▶ **WHAT THE TASK REQUIRES**: In the article on CEO fatigue, what does Dr. Foster say the abbreviation NPNR stands for?

What to do about CEO fatigueWritten by Eric Kurjan | | firstname.lastname@example.org
“Well, Doc, how bad is it?” asked Bob Bizibee, ABC Company’s CEO.
“I’ve seen this before with other CEOs like you,” said Dr. Foster. “It starts out as a small rash, but before you know it, you’re not sleeping at night, you’re kicking the dog, and you’re yelling at your neighbors for looking at your grass.”
“Hey I’ve been busy, and the grass isn’t more than two feet tall,” screams Bob.
“Bob,” said Dr. Foster, “I’m afraid you have NPNR — No Plan, No Results.”
“Doc, that’s it — you nailed it,” said Bob.
Do you have NPNR? Do these symptoms fit you?

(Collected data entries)

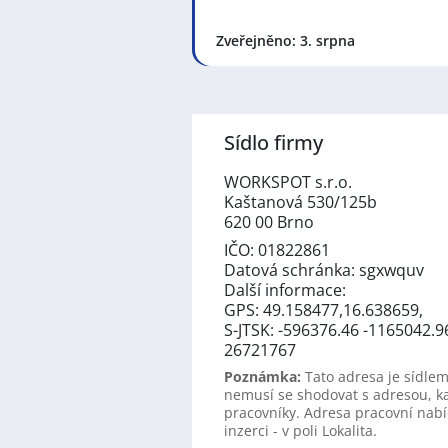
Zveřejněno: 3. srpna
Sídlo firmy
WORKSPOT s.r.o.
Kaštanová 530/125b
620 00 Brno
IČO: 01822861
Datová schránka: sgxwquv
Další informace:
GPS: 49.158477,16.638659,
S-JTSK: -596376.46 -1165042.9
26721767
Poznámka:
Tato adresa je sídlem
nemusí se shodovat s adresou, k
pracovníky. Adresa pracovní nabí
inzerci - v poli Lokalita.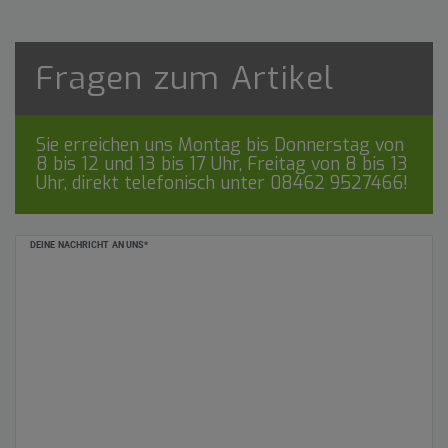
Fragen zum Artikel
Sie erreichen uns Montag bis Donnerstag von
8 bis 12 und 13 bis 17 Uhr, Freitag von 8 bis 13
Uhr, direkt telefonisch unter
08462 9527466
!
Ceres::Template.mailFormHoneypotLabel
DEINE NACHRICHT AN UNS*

▶ **ANSWER TO THIS PROBLEM**: NPNR stands for "No Plan, No Results."